• _List of tasks_:
1/ Name every abbreviation that appears in the cosmology discussion excerpt.
2/ Output everything in the listing from the line containing "## Functional tests" down to the line containing "- [x] https://github.com/microsoft/PowerToys/issues/1524", with both of those lines included.

I have yet to see anything other than a model involving expansion from a very hot, dense state that can explain the details of the CMBR.

Remember that it gives the theoretical Planck distribution of energies to within 1 part in 100,000. This implies an incredibly smooth universe when the CMBR was formed.

And no, no form of solid state theory has come close to giving this. ANY reasonable steady state theory will have fluctuations much larger than this and the effects would be *easily* seen in the CMBR.
 

Polymath257

Think & Care
Staff member
Premium Member
That's interesting. I found one somewhat related article, already interesting and I'm reading. Do you have a recommended article?

The essential point is that the density fluctuations that give rise to the BAO are gravity driven. There is still a lot to be done even on the theoretical level with this, though.
 

RestlessSoul

Well-Known Member
I sort of doubt it. There are enough variants that have been proposed for those issues that I doubt a complete overhaul will be necessary. Missing monopoles and 'fine tuning' are 'explained' by the inflationary stage. As you point out, there is no direct evidence, as yet, for this stage, but finding BAO would certainly help a lot. Even if the current ideas aren't right, they don't seem to be far wrong.

Not finding a dark matter particle is not (yet) a serious issue as the prime candidates have masses higher than what we can probe at this time. There is a concern that the standard model of particle physics is standing up so well in that no supersymmetry or other new physics seems to be showing up. There is still a lot of interest in figuring out what is going on with neutrinos and that might well link to some of these issues. More relevant, in all likelihood, is the nature of the Higgs particle(s). There is still a reasonable chance that the Higgs is the inflaton. Certainly, the existence of the Higgs makes an inflaton with the properties required for inflation not too extreme.

As for Kuhn, I find his discussion of the Galilean revolution to be rather naive. People, for good reason, didn't want to give up long standing explanations until the evidence for the new system was very solid. And it certainly was NOT when Copernicus wrote. It was much better once Gaileo started using telescopes and found moons orbiting other planets and once Kepler's laws were elucidated. But the theoretical underpinnings of the new system weren't set down until Newton. So it certainly wasn't unreasonable to be very skeptical of the new system until that time.

Now, which ideas do you think are not being taken seriously enough? Which evidence do you think strongly points away from the basic BB model? Sorry, but the monopole and fine tuning aspects are rather side issues (although interesting ones).

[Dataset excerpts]
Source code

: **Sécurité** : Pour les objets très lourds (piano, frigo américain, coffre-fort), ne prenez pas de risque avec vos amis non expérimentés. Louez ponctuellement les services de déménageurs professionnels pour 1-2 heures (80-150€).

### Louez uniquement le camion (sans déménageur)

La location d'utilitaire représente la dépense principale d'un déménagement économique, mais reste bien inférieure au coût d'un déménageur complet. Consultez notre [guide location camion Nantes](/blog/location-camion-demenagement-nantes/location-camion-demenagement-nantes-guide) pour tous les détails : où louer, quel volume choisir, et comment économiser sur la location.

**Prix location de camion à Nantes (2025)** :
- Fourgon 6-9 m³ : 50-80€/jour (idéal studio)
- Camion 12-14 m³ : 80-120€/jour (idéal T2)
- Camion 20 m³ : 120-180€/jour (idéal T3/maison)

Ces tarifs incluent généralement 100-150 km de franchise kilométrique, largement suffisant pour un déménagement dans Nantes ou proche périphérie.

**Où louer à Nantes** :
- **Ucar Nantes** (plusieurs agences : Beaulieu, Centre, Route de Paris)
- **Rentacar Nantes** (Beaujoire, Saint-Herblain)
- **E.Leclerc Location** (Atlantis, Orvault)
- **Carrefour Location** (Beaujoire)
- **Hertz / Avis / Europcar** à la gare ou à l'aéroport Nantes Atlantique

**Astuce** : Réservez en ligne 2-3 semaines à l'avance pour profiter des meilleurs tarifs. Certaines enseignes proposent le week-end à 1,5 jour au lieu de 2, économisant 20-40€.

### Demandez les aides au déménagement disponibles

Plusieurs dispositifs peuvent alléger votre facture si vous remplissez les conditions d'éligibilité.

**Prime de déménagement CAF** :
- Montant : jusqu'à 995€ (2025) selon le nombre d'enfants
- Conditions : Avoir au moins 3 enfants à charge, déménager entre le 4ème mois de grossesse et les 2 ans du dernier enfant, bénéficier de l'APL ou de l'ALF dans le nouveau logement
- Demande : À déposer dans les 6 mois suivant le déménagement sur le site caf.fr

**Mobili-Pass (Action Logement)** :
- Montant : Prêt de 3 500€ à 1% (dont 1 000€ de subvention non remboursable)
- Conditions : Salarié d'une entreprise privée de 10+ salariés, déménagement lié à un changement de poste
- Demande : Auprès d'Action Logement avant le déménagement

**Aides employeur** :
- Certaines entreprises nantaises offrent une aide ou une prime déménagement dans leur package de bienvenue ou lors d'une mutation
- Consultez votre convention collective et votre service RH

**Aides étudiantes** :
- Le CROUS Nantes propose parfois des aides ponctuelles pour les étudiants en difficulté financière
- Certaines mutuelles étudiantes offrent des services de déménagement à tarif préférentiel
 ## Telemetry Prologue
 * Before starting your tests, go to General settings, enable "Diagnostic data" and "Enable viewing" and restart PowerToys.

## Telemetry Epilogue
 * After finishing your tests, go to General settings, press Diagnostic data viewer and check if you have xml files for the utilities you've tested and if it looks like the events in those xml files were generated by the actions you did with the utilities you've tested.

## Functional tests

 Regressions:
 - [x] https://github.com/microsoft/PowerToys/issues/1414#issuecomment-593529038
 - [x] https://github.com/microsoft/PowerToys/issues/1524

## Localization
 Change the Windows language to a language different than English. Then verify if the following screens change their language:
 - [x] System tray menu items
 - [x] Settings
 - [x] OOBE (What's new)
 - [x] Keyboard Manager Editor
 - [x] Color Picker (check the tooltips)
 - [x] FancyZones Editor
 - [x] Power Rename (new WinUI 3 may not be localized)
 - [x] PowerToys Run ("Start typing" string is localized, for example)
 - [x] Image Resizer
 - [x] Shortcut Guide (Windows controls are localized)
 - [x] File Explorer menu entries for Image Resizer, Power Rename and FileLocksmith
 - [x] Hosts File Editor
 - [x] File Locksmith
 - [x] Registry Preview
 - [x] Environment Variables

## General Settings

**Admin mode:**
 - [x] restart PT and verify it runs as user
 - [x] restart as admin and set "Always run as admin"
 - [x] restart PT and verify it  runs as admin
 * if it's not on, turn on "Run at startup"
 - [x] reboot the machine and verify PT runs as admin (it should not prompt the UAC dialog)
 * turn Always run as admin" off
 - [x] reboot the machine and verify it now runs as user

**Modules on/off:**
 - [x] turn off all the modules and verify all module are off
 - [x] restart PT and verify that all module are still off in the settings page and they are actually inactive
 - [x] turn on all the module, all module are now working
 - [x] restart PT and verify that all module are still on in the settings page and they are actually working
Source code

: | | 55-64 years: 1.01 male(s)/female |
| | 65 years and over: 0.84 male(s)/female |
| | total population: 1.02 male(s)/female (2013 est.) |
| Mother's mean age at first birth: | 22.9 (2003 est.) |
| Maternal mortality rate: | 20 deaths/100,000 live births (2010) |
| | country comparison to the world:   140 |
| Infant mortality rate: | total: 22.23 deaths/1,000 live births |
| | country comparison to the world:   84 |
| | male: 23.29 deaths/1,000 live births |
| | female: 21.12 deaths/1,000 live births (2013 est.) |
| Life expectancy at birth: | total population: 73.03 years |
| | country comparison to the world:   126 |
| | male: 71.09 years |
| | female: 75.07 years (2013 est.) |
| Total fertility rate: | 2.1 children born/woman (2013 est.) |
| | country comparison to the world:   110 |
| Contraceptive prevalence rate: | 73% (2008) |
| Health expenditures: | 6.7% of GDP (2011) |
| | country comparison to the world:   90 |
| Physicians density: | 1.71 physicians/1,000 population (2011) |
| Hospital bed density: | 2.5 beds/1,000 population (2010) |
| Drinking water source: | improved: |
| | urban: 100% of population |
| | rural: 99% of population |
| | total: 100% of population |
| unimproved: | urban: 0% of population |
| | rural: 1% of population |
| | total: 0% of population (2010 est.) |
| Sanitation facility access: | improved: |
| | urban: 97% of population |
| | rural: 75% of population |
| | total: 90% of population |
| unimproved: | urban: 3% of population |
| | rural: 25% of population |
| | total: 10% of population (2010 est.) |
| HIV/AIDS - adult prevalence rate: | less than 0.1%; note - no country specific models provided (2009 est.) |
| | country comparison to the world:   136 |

• _Results_:
1/ CMBR, BAO, BB

2/
## Functional tests

 Regressions:
 - [x] https://github.com/microsoft/PowerToys/issues/1414#issuecomment-593529038
 - [x] https://github.com/microsoft/PowerToys/issues/1524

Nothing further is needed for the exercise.